Analysts say the government’s handling of the coronavirus was a vote winner. South Korea reported 27 new cases on Wednesday, keeping the number under 40 for seven consecutive days. The total number of cases has reached 10,591 with 225 deaths, but the fatality rate of around 2% is one of the lowest in the world.
The country’s public health authorities have tested more than half a million people, and locked down cluster infections. The government has encouraged all citizens to remain indoors and has mandated social distancing measures, such as the closing of parks, bars, sporting venues and other public places. Yet it has not resorted to an all-out shutdown of the country.
A Realmeter opinion poll released on Monday showed 54.5% of respondents approving of Moon’s performance, up from 48.7% in early March.
“The comparatively high degree of success the government has had in containing the outbreak has significantly boosted Moon’s political standing and reduced the risk that disgruntled [DP] supporters and independents will be motivated to vote against his party’s candidates in the elections,” said Scott Seaman, Asia director at Eurasia Group.

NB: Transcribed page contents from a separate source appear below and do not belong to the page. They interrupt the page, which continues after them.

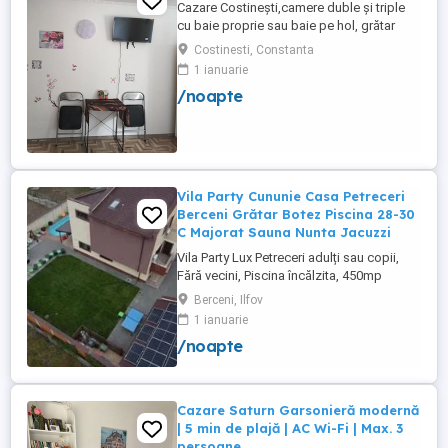
Cazare Costinești,camere duble și triple
cu baie proprie sau baie pe hol, grătar
frigider curte,parcare proprie , prețuri
Costinesti, Constanta
începând de la 150 lei pe noapte,telefon
1 ianuarie
/noapte
Vila Party Cununie Casa Petreceri
Berceni Grătar Botez Piscina 28-30
C Majorat Sauna Nunta Jacuzzi
Vila Party Lux Petreceri adulți sau copii,
Fără vecini, Piscina încălzita, 450mp
S+P+2E lângă București ( Berceni- Ilfov) ,
Berceni, Ilfov
asfalt, Uber Bolt ,pentru cazare regim
1 ianuarie
hotelier, petreceri copii, pool party 30 ,
/noapte
onomastici , nunti , botezuri, team building
, filmări , ședințe foto, clipuri video, pool
party, ...
Cazare Saturn Garsonieră modernă
| 5 min de plajă | AC Wi-Fi | Max. 3
persoane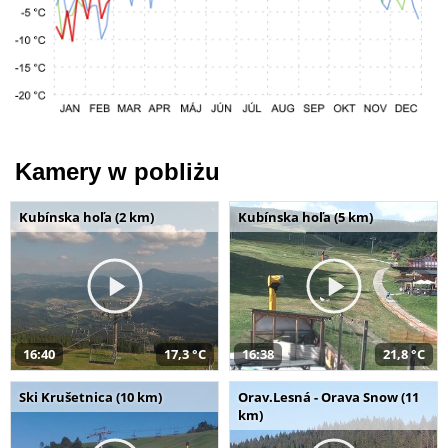
Kamery w pobliżu
Kubínska hoľa (2 km)
Kubínska hoľa (5 km)
16:40
17,3 °C
16:38
21,8 °C
Ski Krušetnica (10 km)
Orav.Lesná - Orava Snow (11
km)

“The proportion of independent and unaffiliated voters … has declined steadily over the past several weeks, with more people in this segment of the electorate appearing to flow into the [DP] camp as the pace of new cases slackened and the government received more recognition for its efforts.”

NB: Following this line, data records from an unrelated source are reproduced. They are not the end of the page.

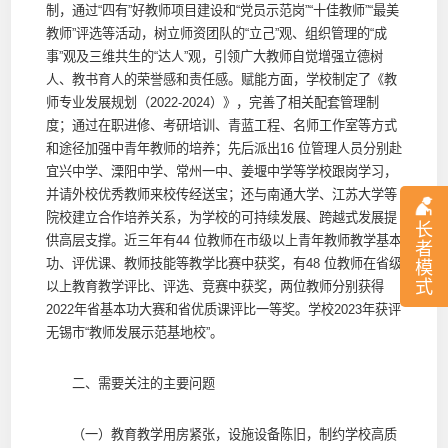
制，通过“四有”好教师项目建设和“党员示范岗”“十佳教师”“最美
教师”评选等活动，树立师资团队的“立己”观、组织管理的“成
事”观及三维共生的“达人”观，引领广大教师自觉增强立德树
人、教书育人的荣誉感和责任感。赋能方面，学校制定了《教
师专业发展规划（2022-2024）》，完善了相关配套管理制
度；通过在职进修、考研培训、青蓝工程、名师工作室等方式
和途径加强中青年教师的培养；先后派出16 位管理人员分别赴
宜兴中学、溧阳中学、常州一中、姜堰中学等学校跟岗学习，
并请外校优秀教师来校传经送宝；还与南通大学、江苏大学等
院校建立合作培养关系，为学校的可持续发展、跨越式发展提
长
供高层支撑。近三年有44 位教师在市级以上青年教师教学基本
者
功、评优课、教师技能等教学比赛中获奖，有48 位教师在省级
模
式
以上教育教学评比、评选、竞赛中获奖，两位教师分别获得
2022年省基本功大赛和省优质课评比一等奖。学校2023年获评
无锡市“教师发展示范基地校”。
二、需要关注的主要问题
（一）教育教学用房紧张，设施设备陈旧，制约学校高质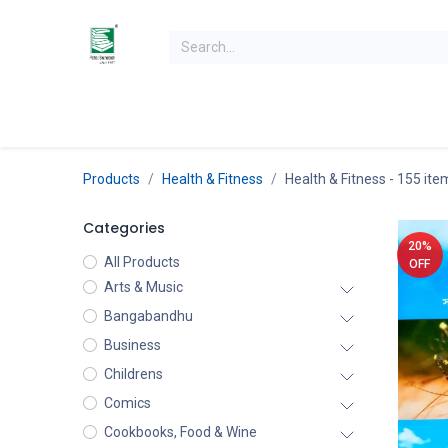
Skip to Content
Home
Books
Books by Category
Authors
K
Products
Health & Fitness
Health & Fitness
- 155 ite
Categories
20%
All Products
OFF
Arts & Music
Bangabandhu
Business
Childrens
Comics
Cookbooks, Food & Wine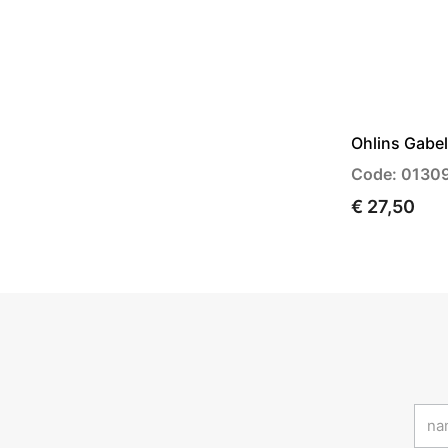
Ohlins Gabel
Code: 0130
€ 27,50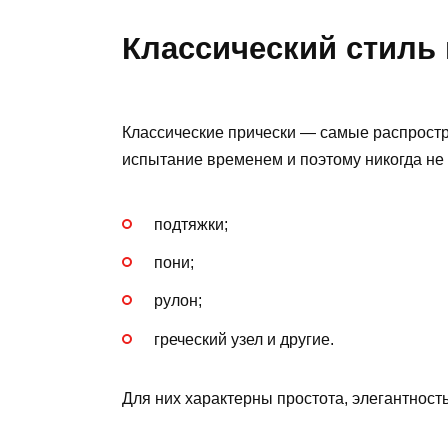
Классический стиль
Классические прически — самые распрост
испытание временем и поэтому никогда не 
подтяжки;
пони;
рулон;
греческий узел и другие.
Для них характерны простота, элегантност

The Democrats performed well in some key races.
Former Prime Minister Lee Nak-yon beat UFP leader Hwang Kyo-ahn in a Seoul constituency, raising his odds of running for the presidency in 2022 when Moon’s single five-year term expires. Hwang resigned as party chief to take responsibility for the defeat.
“I will put priority on overcoming COVID-19 and the economic setback as commanded by the people,” Lee said on Thursday after winning the election. “People gave a lot of seats to the Democratic Party and the Together Citizens’ Party, putting huge responsibility on us.”
Moon’s former spokesperson Ko Min-jung defeated ex-Seoul Mayor Oh Se-hoon of the UFP.
In one piece of good news for the UFP, Thae Yong-ho became the first North Korean defector to win a seat in the parliament through an election.
The DP thrived in many regions, including Seoul, Gyeonggi Province and Gwangju, while the UFP won seats in Busan, Daegu, and North and South Gyeongsang provinces.
The two main parties launched their own satellite parties in an attempt to win more seats in the proportional vote. The left-wing Justice Party came third with six seats.